▸ Instructions for the task
Return each entry below without any alteration.

▸ The data
▶

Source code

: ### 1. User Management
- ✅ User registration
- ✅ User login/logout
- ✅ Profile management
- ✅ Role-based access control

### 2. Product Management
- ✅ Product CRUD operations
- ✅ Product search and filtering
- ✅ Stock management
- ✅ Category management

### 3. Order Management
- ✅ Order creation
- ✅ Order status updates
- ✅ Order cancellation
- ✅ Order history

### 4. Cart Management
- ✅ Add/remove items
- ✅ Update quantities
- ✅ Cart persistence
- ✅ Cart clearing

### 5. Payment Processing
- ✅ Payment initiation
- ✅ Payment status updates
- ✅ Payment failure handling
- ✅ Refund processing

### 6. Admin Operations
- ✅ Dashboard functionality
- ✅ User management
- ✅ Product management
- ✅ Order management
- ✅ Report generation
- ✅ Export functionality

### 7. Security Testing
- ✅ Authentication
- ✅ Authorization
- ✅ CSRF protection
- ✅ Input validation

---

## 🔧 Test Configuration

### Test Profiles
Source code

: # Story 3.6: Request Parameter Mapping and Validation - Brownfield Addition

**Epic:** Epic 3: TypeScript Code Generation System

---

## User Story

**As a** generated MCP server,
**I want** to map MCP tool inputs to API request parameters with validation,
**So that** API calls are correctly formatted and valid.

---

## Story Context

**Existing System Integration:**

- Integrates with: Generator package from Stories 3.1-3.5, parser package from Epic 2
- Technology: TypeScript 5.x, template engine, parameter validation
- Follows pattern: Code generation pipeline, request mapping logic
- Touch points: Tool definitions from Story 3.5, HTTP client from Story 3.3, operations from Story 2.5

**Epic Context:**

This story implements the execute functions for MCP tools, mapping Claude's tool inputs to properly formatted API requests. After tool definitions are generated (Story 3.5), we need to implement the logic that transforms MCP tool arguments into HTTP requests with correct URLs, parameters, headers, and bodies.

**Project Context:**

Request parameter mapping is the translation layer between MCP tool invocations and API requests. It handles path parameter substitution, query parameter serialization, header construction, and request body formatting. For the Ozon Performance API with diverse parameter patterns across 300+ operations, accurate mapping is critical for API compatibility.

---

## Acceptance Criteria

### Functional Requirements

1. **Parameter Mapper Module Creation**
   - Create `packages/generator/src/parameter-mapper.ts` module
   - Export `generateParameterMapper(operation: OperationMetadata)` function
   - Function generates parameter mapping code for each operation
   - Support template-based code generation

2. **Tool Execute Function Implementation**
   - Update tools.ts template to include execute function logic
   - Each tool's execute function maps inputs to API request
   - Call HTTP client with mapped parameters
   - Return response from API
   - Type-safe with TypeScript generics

◀

▸ Written reply
Source code

: ### 1. User Management
- ✅ User registration
- ✅ User login/logout
- ✅ Profile management
- ✅ Role-based access control

### 2. Product Management
- ✅ Product CRUD operations
- ✅ Product search and filtering
- ✅ Stock management
- ✅ Category management

### 3. Order Management
- ✅ Order creation
- ✅ Order status updates
- ✅ Order cancellation
- ✅ Order history

### 4. Cart Management
- ✅ Add/remove items
- ✅ Update quantities
- ✅ Cart persistence
- ✅ Cart clearing

### 5. Payment Processing
- ✅ Payment initiation
- ✅ Payment status updates
- ✅ Payment failure handling
- ✅ Refund processing

### 6. Admin Operations
- ✅ Dashboard functionality
- ✅ User management
- ✅ Product management
- ✅ Order management
- ✅ Report generation
- ✅ Export functionality

### 7. Security Testing
- ✅ Authentication
- ✅ Authorization
- ✅ CSRF protection
- ✅ Input validation

---

## 🔧 Test Configuration

### Test Profiles
Source code

: # Story 3.6: Request Parameter Mapping and Validation - Brownfield Addition

**Epic:** Epic 3: TypeScript Code Generation System

---

## User Story

**As a** generated MCP server,
**I want** to map MCP tool inputs to API request parameters with validation,
**So that** API calls are correctly formatted and valid.

---

## Story Context

**Existing System Integration:**

- Integrates with: Generator package from Stories 3.1-3.5, parser package from Epic 2
- Technology: TypeScript 5.x, template engine, parameter validation
- Follows pattern: Code generation pipeline, request mapping logic
- Touch points: Tool definitions from Story 3.5, HTTP client from Story 3.3, operations from Story 2.5

**Epic Context:**

This story implements the execute functions for MCP tools, mapping Claude's tool inputs to properly formatted API requests. After tool definitions are generated (Story 3.5), we need to implement the logic that transforms MCP tool arguments into HTTP requests with correct URLs, parameters, headers, and bodies.

**Project Context:**

Request parameter mapping is the translation layer between MCP tool invocations and API requests. It handles path parameter substitution, query parameter serialization, header construction, and request body formatting. For the Ozon Performance API with diverse parameter patterns across 300+ operations, accurate mapping is critical for API compatibility.

---

## Acceptance Criteria

### Functional Requirements

1. **Parameter Mapper Module Creation**
   - Create `packages/generator/src/parameter-mapper.ts` module
   - Export `generateParameterMapper(operation: OperationMetadata)` function
   - Function generates parameter mapping code for each operation
   - Support template-based code generation

2. **Tool Execute Function Implementation**
   - Update tools.ts template to include execute function logic
   - Each tool's execute function maps inputs to API request
   - Call HTTP client with mapped parameters
   - Return response from API
   - Type-safe with TypeScript generics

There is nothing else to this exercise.